Personal information
- Date of birth: 5 June 1984 (age 42)
- Place of birth: Rennes, France
- Height: 1.78 m (5 ft 10 in)
- Position: Midfielder

Team information
- Current team: Rennes (assistant coach)

Youth career
- 1992–1997: JA Mordelles
- 1997–2003: Rennes

Senior career*
- Years: Team / Apps / (Gls)
- 2003–2006: Rennes B / 78 / (1)
- 2006–2010: Boulogne / 122 / (6)
- 2010–2013: Reims / 47 / (0)
- 2013–2015: Brest / 71 / (1)
- 2015–2017: Sochaux / 44 / (1)
- 2017–2019: Valenciennes / 60 / (2)

Managerial career
- 2019–2023: Brest (U17 assistant)
- 2023–2024: RC Lens (assistant)
- 2024––2025: Nice (assistant)
- 2026–: Rennes (assistant)

= Johann Ramaré =

French footballer and manager (born 1984)

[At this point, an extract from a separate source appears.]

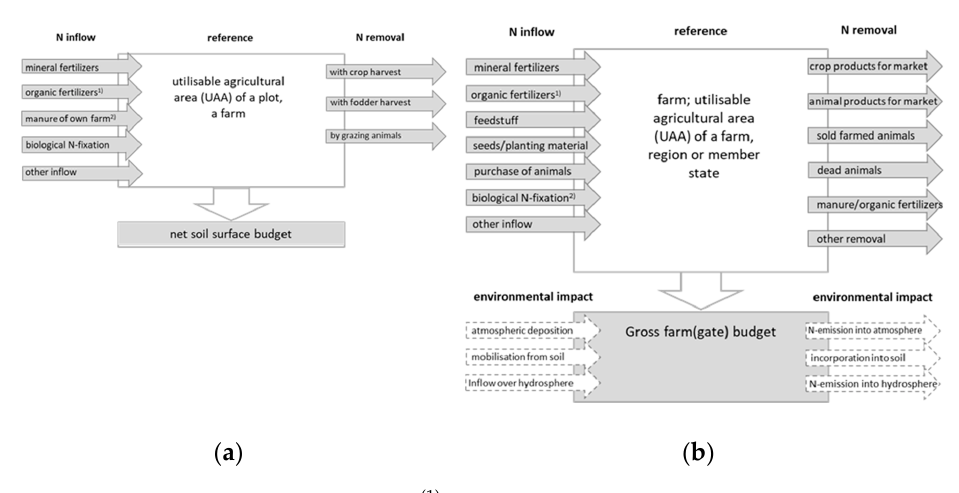
Figure 1. ( a ) Net (soil) surface budget [3; 27]: (1) manure from other farms, organic and organic ‐ mineral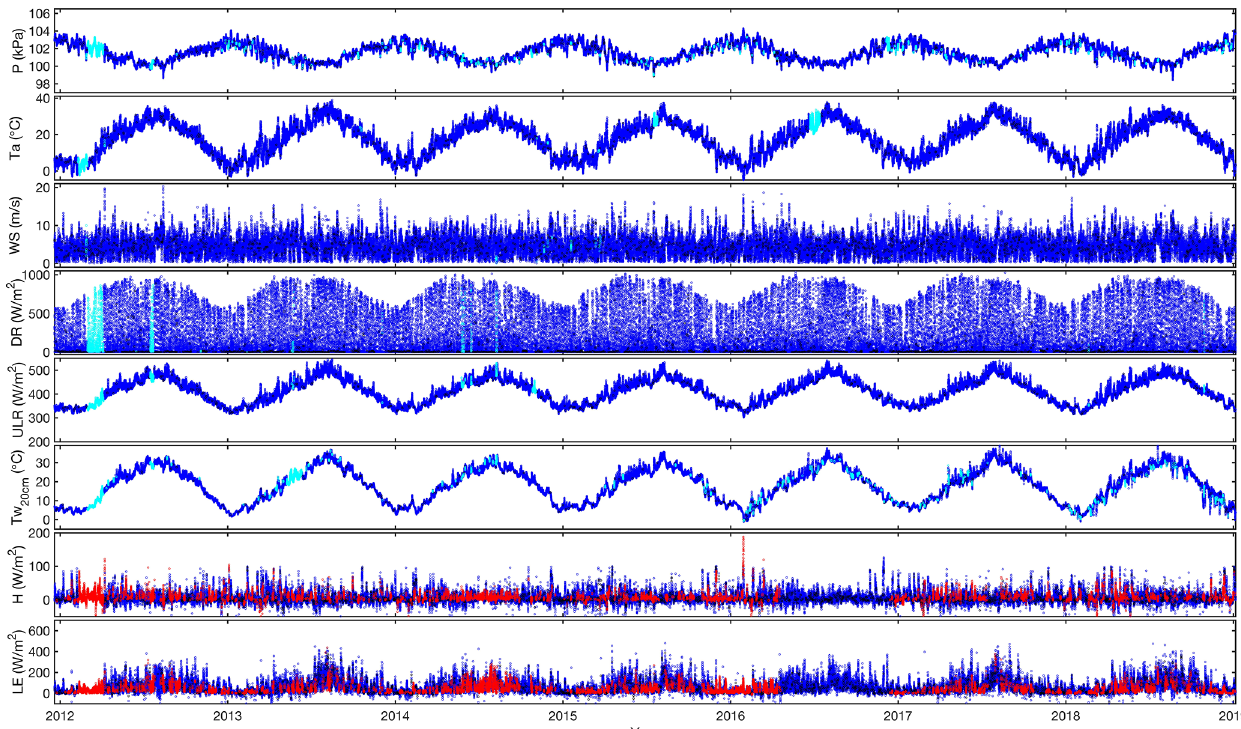
Figure 4. Complete gap-filled time series for selected variables observed at BFG. Blue, black, cyan and red dots represent quality flag 0, 1, 2 and 3, respectively. Variable definitions are given in Table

Johann Ramaré (born 5 June 1984) is a retired French football midfielder. he is the currently assistant coach of Ligue 1 club Rennes.

==Career==
Born in Rennes, Ramaré began his career with JA Mordelles and joined 1997 in the youth team of Stade Rennais. He was part of the reserve team until 2006, when he joined US Boulogne, then of the Championnat National. He has been an integral part of the club since then, wearing the number eight shirt, and helping his side to promotion to French Ligue 2. On 26 May 2010, the 25-year-old midfielder, whose contract with Boulogne had expired, signed a two-year deal with Stade Reims. His contract was not renewed at the end of this deal. On 24 July 2013, he signed a three-year deal with Stade Brestois in Ligue 2.

Ramaré retired at the end of the 2018-19 season. On 1 September 2019 Brest announced, that he had returned to the club as the assistant manager of the U17 squad.